2) "Trade-off" reminds you immediately that no matter what you do, you may have lost something, so that even if you get the right balance something bad happened. The language of "optimizing," however, has unsettling connotation of "everything is all for the best." If you have to prioritize one person over another, and you make a good decision, but the other person dies, do you really want to say "well, that was optimal"? In fact, noticing that it wasn't optimal may prompt you to think or plan differently in the future -- e. g., trying to prevent people from getting sick in the first place.  

3) "Optimization" lends itself to methodologies where the inputs are easily measurable. Yes, you can optimize for things like justice and fairness and anti-oppression, in the sense that you can come to a judgment about what to do that honors those values in the way you think best in the circumstances. But, especially given 1), once you're in the optimization frame of mind, it's natural to start thinking that you're going to be more objective, precise, and accurate if you have numbers to put in -- something like, I don't know, estimates of "healthy future years lived." When those don't reflect the values you wanted to use, you'll end up coming to the wrong answer.

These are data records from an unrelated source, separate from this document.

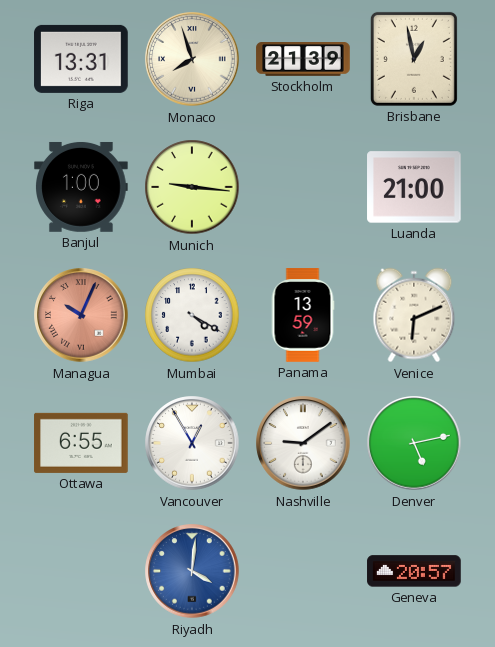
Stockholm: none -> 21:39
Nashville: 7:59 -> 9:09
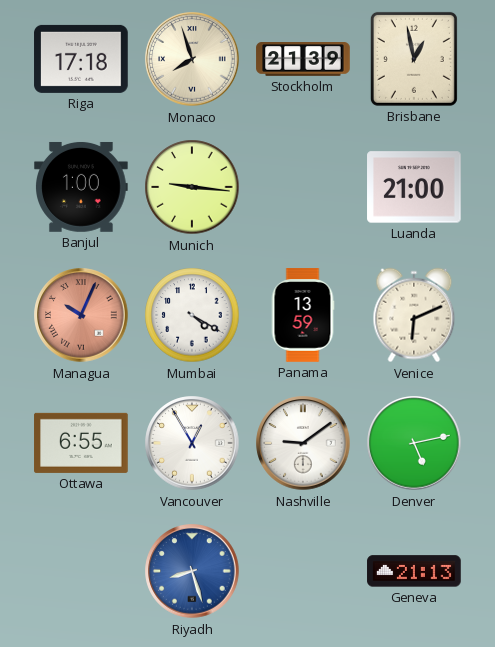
Riga: 13:31 -> 17:18
Riyadh: 4:01 -> 8:27
Geneva: 20:57 -> 21:13
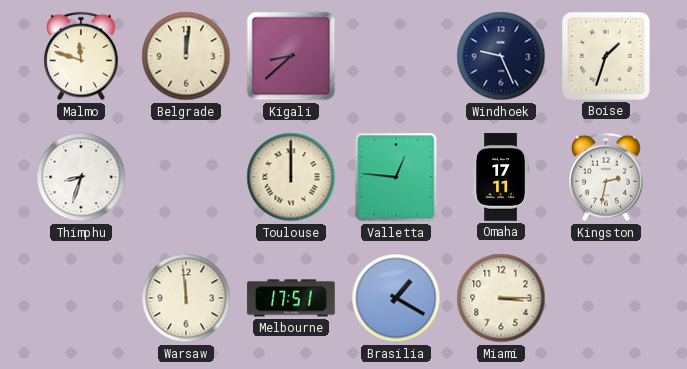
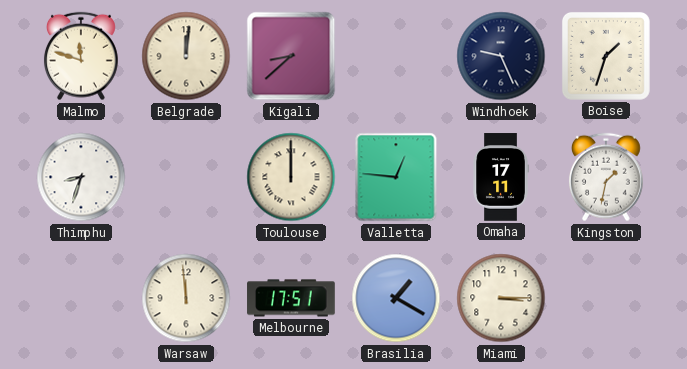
Kingston: 2:32 -> 1:32
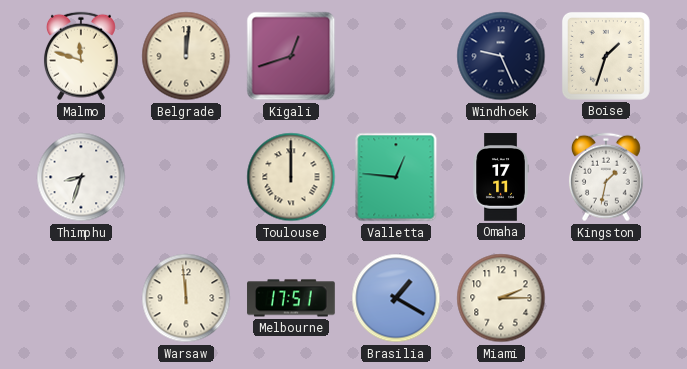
Kigali: 8:38 -> 12:42
Miami: 3:15 -> 2:15
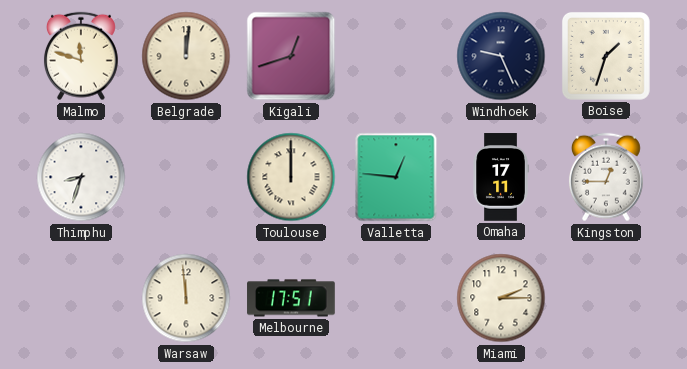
Kingston: 1:32 -> 12:45
Brasilia: 1:20 -> none
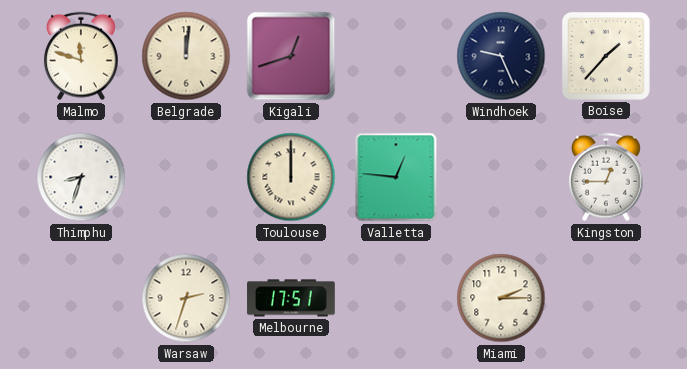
Boise: 1:33 -> 1:37
Omaha: 17:11 -> none
Warsaw: 11:59 -> 2:33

The pandemic and our responses to it are full of massively complex challenging questions: How should we balance protecting our health with the losses that come from lockdowns? How should we express our valuing of children's schooling with protecting everyone from harm? How far should we go in trying to eliminate COVID as opposed to just flattening the curve?

These questions have no easy answers and that's one reason we're all in dismay and disagreement about them. Talk of optimizing, even if conceptually sound, makes it seem like some of us are right and some of us are stupid, and makes us want to invest in computer science. Talk of trade-offs reminds us: honoring multiple values in complex circumstances is difficult and fraught, and it's values all the way down.